───── RECORD EXCERPTS ─────
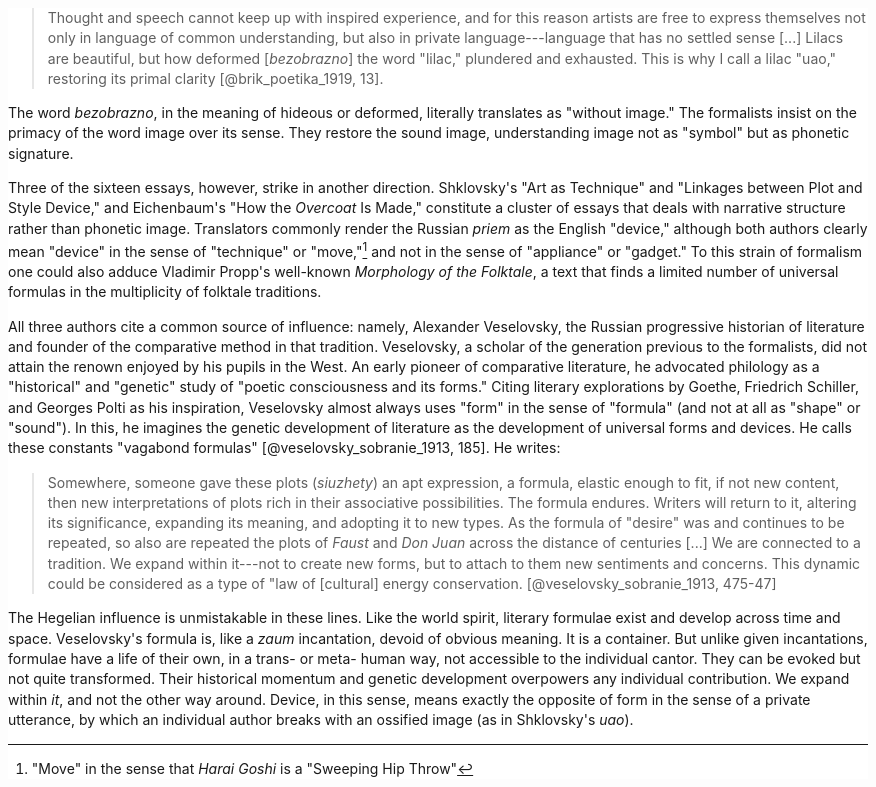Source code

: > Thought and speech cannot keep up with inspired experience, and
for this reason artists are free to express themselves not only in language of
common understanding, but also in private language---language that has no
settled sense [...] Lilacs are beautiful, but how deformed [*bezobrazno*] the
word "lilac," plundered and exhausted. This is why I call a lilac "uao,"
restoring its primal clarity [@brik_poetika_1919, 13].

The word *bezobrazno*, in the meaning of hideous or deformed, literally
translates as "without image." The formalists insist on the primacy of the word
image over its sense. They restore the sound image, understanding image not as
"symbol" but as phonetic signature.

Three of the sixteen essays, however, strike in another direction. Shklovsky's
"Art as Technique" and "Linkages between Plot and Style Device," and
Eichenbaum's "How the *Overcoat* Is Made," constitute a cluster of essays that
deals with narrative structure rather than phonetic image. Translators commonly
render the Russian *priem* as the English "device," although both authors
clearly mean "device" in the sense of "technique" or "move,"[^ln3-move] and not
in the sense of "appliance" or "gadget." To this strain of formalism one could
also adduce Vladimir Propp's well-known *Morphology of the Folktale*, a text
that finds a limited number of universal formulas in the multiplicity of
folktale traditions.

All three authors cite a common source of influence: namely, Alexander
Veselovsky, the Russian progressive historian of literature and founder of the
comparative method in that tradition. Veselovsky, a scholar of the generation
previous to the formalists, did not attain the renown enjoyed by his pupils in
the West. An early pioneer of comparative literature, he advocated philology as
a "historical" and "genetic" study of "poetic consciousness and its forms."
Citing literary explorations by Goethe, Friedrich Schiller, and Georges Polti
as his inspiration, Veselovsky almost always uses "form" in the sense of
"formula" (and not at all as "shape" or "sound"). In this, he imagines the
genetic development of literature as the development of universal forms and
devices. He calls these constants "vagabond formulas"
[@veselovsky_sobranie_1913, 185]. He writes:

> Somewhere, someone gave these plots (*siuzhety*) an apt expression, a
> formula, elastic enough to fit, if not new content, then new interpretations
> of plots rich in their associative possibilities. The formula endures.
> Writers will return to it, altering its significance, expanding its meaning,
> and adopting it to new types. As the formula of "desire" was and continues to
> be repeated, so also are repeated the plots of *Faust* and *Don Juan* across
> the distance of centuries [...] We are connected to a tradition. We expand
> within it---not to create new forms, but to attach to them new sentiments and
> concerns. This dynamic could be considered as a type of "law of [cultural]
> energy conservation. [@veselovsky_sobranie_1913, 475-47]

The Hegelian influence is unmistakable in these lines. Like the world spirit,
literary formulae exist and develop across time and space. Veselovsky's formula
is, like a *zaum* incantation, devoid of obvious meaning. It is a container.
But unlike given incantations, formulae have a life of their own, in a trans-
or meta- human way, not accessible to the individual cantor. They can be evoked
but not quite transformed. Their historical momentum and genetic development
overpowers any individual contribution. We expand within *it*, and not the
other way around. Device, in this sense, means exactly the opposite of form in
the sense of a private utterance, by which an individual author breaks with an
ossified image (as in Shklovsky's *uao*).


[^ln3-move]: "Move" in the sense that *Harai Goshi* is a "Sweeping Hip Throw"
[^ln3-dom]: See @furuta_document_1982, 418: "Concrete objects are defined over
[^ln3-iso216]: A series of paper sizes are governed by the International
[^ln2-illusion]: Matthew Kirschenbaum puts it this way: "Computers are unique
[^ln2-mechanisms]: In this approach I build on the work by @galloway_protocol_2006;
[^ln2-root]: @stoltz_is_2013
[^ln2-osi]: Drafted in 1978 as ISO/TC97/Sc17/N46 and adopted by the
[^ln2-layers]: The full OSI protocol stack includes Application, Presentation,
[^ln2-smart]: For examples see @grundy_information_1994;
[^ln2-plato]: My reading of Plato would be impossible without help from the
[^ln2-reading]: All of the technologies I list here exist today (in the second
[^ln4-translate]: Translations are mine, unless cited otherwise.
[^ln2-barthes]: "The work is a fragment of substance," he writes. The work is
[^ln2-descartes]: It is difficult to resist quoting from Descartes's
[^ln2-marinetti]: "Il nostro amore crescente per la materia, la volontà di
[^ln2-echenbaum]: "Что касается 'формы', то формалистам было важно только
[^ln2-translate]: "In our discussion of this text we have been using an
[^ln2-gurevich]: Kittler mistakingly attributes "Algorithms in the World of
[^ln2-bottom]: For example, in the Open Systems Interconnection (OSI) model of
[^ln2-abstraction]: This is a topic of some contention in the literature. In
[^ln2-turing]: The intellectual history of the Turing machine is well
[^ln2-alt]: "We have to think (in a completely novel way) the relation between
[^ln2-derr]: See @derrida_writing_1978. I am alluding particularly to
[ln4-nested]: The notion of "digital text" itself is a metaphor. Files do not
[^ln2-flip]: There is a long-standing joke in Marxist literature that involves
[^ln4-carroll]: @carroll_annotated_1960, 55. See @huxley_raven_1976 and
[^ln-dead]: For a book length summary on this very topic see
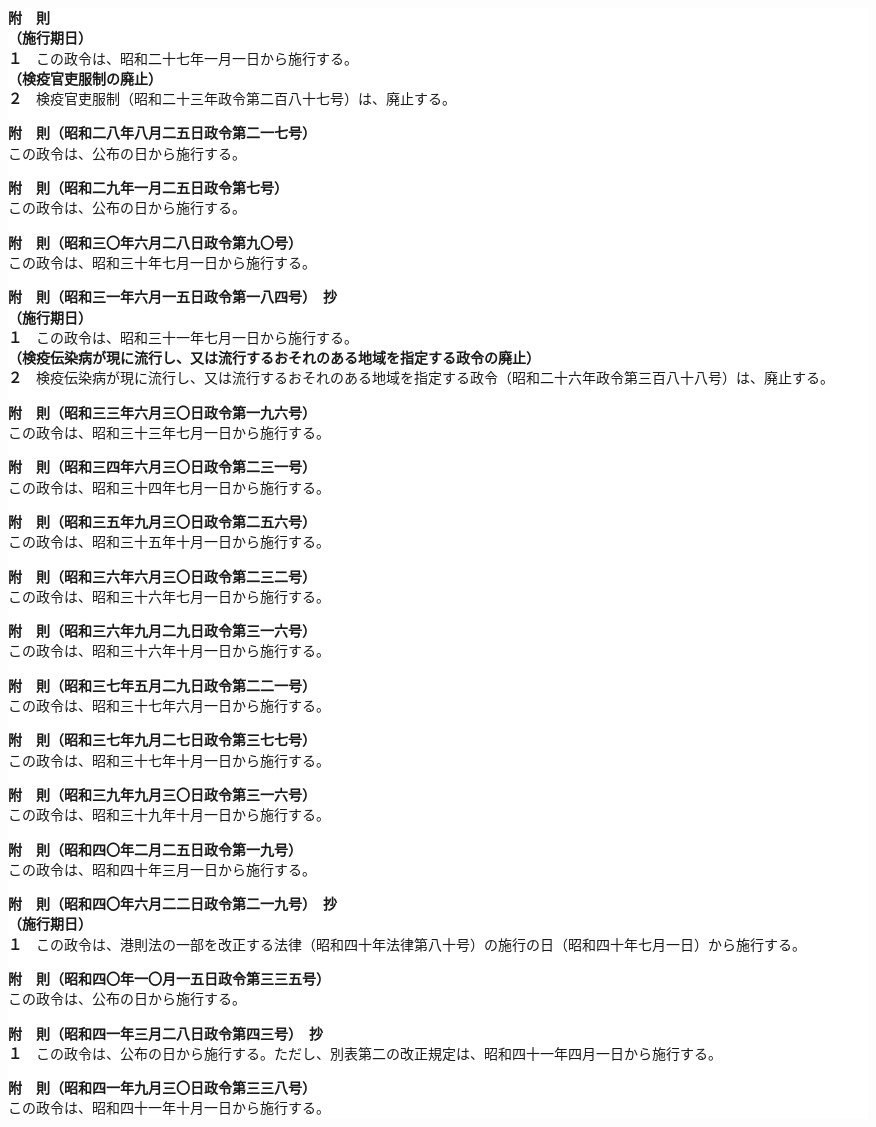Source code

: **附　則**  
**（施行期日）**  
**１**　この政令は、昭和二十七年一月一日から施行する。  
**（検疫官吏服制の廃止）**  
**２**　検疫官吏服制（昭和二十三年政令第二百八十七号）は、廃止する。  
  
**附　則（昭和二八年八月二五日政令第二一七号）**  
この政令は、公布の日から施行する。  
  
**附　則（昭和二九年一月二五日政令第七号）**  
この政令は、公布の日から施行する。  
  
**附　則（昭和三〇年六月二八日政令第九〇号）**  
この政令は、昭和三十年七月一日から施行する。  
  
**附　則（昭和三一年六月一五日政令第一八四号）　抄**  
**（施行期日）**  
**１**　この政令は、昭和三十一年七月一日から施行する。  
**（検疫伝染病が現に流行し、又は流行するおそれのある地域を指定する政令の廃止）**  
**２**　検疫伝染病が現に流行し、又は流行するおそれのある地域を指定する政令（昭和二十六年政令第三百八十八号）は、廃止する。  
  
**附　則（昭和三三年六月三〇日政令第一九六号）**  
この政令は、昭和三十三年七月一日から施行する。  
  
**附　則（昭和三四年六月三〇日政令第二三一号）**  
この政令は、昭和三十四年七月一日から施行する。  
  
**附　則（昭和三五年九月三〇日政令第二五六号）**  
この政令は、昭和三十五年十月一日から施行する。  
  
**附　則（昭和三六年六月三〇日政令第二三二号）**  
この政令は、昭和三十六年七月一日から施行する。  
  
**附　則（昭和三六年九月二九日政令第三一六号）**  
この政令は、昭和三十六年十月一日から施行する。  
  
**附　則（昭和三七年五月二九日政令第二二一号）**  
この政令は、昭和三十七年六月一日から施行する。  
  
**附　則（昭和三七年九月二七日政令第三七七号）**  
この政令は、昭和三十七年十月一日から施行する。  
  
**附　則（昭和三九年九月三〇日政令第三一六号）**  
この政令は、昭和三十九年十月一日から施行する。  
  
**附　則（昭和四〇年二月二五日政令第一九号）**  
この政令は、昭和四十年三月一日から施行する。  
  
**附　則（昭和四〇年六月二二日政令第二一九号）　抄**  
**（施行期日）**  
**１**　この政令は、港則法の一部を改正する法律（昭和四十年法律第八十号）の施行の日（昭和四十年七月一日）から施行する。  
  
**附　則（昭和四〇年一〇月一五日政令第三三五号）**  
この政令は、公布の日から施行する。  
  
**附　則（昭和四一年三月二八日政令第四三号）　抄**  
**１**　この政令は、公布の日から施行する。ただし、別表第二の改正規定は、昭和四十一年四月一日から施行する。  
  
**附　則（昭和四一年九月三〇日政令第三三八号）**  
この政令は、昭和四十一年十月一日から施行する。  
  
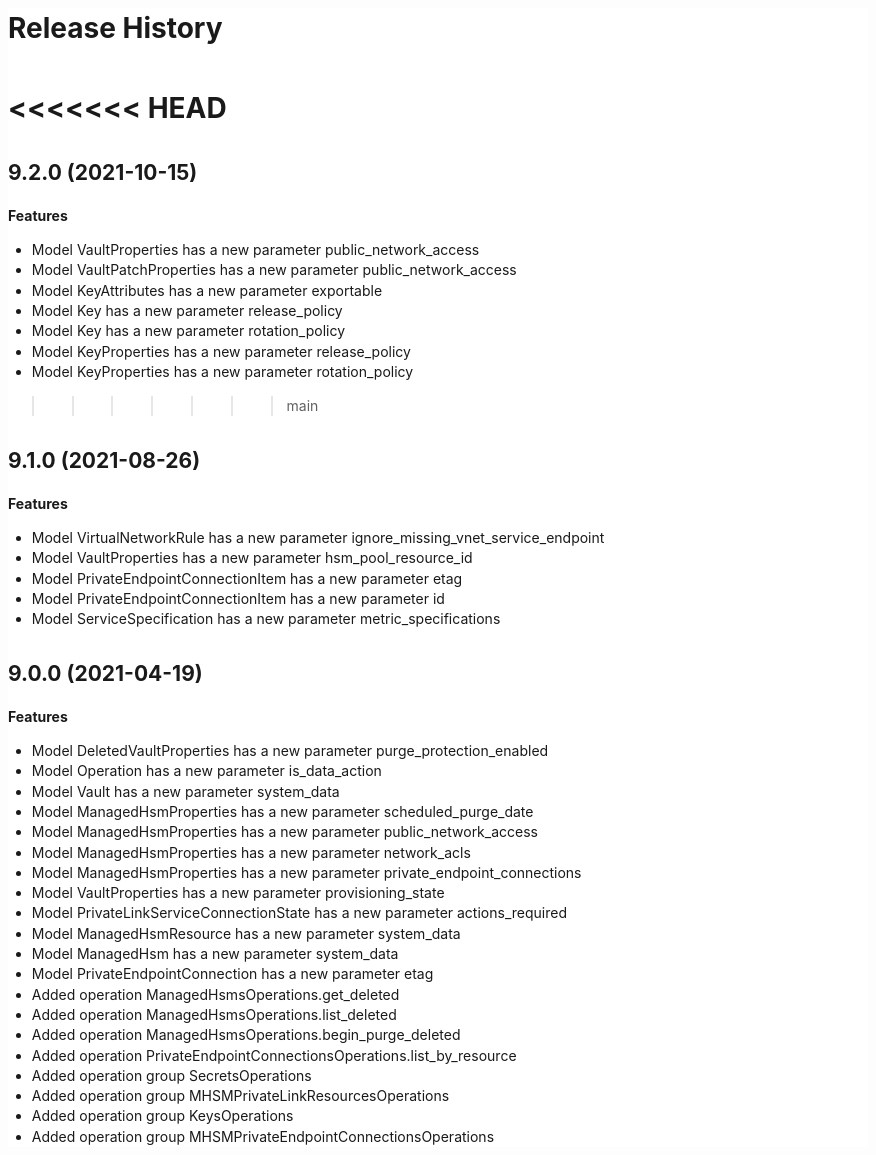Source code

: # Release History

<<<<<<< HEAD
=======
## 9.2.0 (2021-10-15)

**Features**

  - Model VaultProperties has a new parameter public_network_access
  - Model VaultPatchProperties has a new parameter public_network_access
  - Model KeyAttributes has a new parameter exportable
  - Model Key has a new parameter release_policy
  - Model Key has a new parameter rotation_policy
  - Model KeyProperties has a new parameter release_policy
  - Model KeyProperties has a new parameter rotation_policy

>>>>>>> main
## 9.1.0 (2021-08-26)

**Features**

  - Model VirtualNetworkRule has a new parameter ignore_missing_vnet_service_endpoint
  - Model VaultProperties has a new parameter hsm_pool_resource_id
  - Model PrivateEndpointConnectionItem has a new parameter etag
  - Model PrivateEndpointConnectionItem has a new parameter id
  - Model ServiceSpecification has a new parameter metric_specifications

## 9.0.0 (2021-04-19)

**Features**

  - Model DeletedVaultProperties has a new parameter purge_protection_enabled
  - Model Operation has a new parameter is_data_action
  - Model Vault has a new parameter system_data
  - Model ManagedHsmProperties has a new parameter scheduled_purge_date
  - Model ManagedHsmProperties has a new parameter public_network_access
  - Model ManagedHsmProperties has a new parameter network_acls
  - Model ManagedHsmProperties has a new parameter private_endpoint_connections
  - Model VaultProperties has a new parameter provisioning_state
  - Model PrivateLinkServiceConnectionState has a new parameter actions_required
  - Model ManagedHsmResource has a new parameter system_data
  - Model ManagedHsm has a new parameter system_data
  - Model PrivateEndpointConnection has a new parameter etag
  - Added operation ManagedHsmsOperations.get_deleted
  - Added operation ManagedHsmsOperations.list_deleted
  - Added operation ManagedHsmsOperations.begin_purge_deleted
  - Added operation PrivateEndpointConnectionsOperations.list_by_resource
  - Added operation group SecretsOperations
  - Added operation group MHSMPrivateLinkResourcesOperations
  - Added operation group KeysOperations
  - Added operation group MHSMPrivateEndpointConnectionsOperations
─────
Please pull out every line of the data above that contains the string "検疫伝染病が現に流行し".

▶ **WRITTEN SOLUTION**:
**（検疫伝染病が現に流行し、又は流行するおそれのある地域を指定する政令の廃止）**  
**２**　検疫伝染病が現に流行し、又は流行するおそれのある地域を指定する政令（昭和二十六年政令第三百八十八号）は、廃止する。  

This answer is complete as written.